The Pakistani fast bowlers were the highlight in the first match on Wednesday, and Australia will need ti improve to save the series.
Watson wary of pace threat despite spinners taking the attention
DUBAI //Having spent the majority of their tour of the UAE trying to come up with a plan to counter their opposition's spinners, Australia face another conundrum if they are to save the Twenty20 series tonight: Pakistan's resurgent pace bowlers.
Despite the preoccupation with Saeed Ajmal, the in-form off-spinner, it was the pace duo of Sohail Tanvir and Umar Gul who made the biggest dent in Australia's batting line-up in the opening match on Wednesday night.

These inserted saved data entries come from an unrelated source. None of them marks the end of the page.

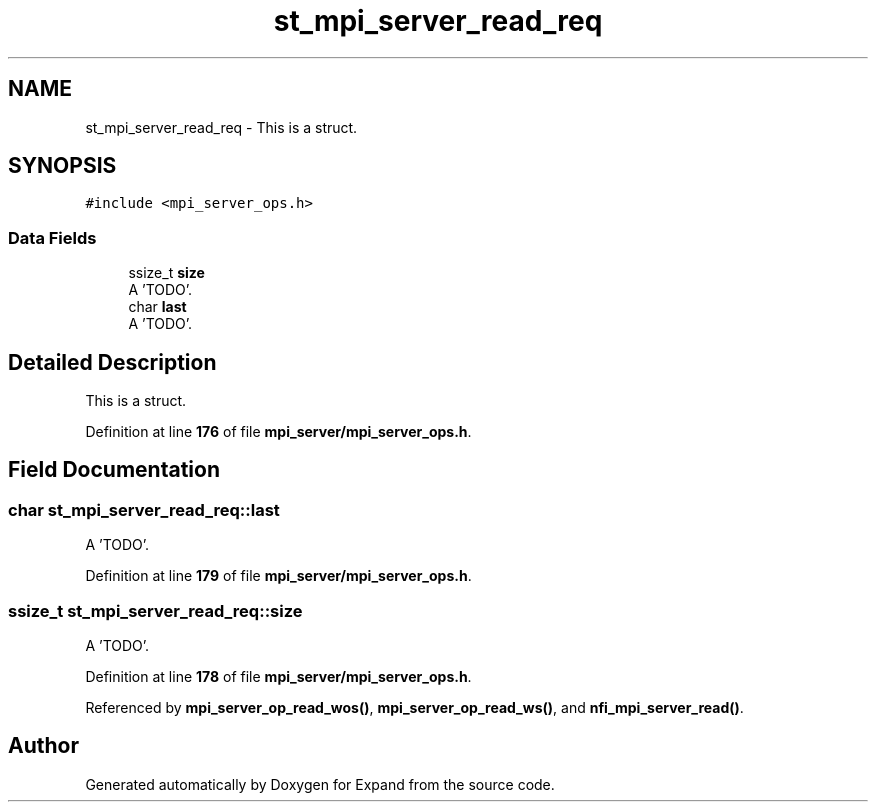 .TH "st_mpi_server_read_req" 3 "Wed May 24 2023" "Version Expand version 1.0r5" "Expand" \" -*- nroff -*-
.ad l
.nh
.SH NAME
st_mpi_server_read_req \- This is a struct\&.  

.SH SYNOPSIS
.br
.PP
.PP
\fC#include <mpi_server_ops\&.h>\fP
.SS "Data Fields"

.in +1c
.ti -1c
.RI "ssize_t \fBsize\fP"
.br
.RI "A 'TODO'\&. "
.ti -1c
.RI "char \fBlast\fP"
.br
.RI "A 'TODO'\&. "
.in -1c
.SH "Detailed Description"
.PP 
This is a struct\&. 


.PP
Definition at line \fB176\fP of file \fBmpi_server/mpi_server_ops\&.h\fP\&.
.SH "Field Documentation"
.PP 
.SS "char st_mpi_server_read_req::last"

.PP
A 'TODO'\&. 
.PP
Definition at line \fB179\fP of file \fBmpi_server/mpi_server_ops\&.h\fP\&.
.SS "ssize_t st_mpi_server_read_req::size"

.PP
A 'TODO'\&. 
.PP
Definition at line \fB178\fP of file \fBmpi_server/mpi_server_ops\&.h\fP\&.
.PP
Referenced by \fBmpi_server_op_read_wos()\fP, \fBmpi_server_op_read_ws()\fP, and \fBnfi_mpi_server_read()\fP\&.

.SH "Author"
.PP 
Generated automatically by Doxygen for Expand from the source code\&.
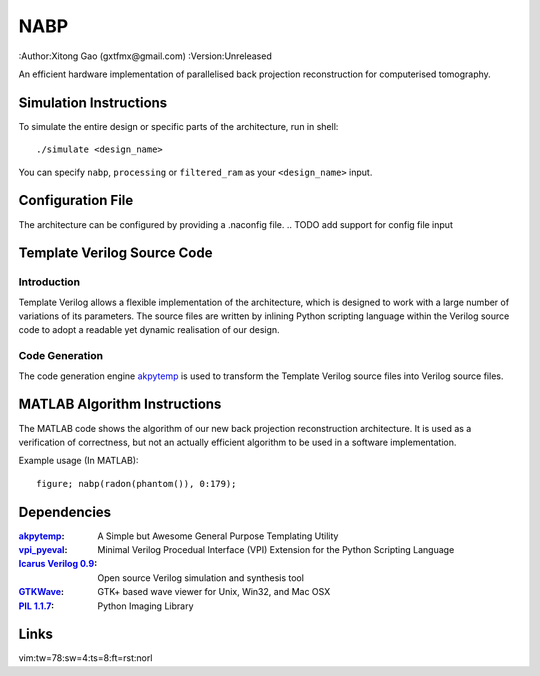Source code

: ====
NABP
====

:Author:Xitong Gao (gxtfmx@gmail.com)
:Version:Unreleased

An efficient hardware implementation of parallelised back projection
reconstruction for computerised tomography.

Simulation Instructions
=======================

To simulate the entire design or specific parts of the architecture, run in
shell::

    ./simulate <design_name>

You can specify ``nabp``, ``processing`` or ``filtered_ram`` as your
``<design_name>`` input.

Configuration File
==================

The architecture can be configured by providing a .naconfig file.
.. TODO add support for config file input

Template Verilog Source Code
============================

Introduction
------------

Template Verilog allows a flexible implementation of the architecture, which
is designed to work with a large number of variations of its parameters. The
source files are written by inlining Python scripting language within the
Verilog source code to adopt a readable yet dynamic realisation of our design.

Code Generation
---------------

The code generation engine akpytemp_ is used to transform the Template Verilog
source files into Verilog source files.

MATLAB Algorithm Instructions
=============================

The MATLAB code shows the algorithm of our new back projection reconstruction
architecture. It is used as a verification of correctness, but not an actually
efficient algorithm to be used in a software implementation.

Example usage (In MATLAB)::

    figure; nabp(radon(phantom()), 0:179);

Dependencies
============

:akpytemp_: A Simple but Awesome General Purpose Templating Utility
:vpi_pyeval_: Minimal Verilog Procedual Interface (VPI) Extension for the Python Scripting Language
:`Icarus Verilog 0.9`_: Open source Verilog simulation and synthesis tool
:GTKWave_: GTK+ based wave viewer for Unix, Win32, and Mac OSX
:`PIL 1.1.7`_: Python Imaging Library

Links
=====

.. _akpytemp: http://github.com/admk/akpytemp
.. _vpi_pyeval: http://github.com/admk/vpi_pyeval
.. _Icarus Verilog 0.9: http://iverilog.icarus.com
.. _GTKWave: http://gtkwave.sourceforge.net
.. _PIL 1.1.7: http://www.pythonware.com/products/pil/


vim:tw=78:sw=4:ts=8:ft=rst:norl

The Australians need a vast improvement at Dubai Sports City tonight if they are going to level the three-match series, and raise morale ahead of the bigger tests to follow during this month's World Twenty20.
But Shane Watson, the Australian opener who was a former T20 teammate of Tanvir's with the Rajasthan Royals in the Indian Premier League, says it will not be easy.
"Their bowling unit in general was difficult to handle," Watson said. "Umar Gul bowled beautifully at the start as well as Sohail Tanvir.
"Umar's pace was up there [in the first match] and he showed he is a highly skilled bowler, as his record shows in all cricket.
"He is going to be a huge player for their World Cup campaign over the next month, you cannot take away from anything he does."
The nominal away side could look to find space in their line-up for Brad Hogg, the 41 year old Chinaman bowler who joined the squad after playing for Wayamba in the Sri Lankan Premier League.
The wicket took appreciable turn in the opening match and, with an enviable battery of slow bowlers to call on, Pakistan's captain Mohammed Hafeez is feeling confident.
"The bowlers did the job for Pakistan and made it easy for the batsmen to chase," Hafeez said of the opening night win. "This will really boost the confidence of our team."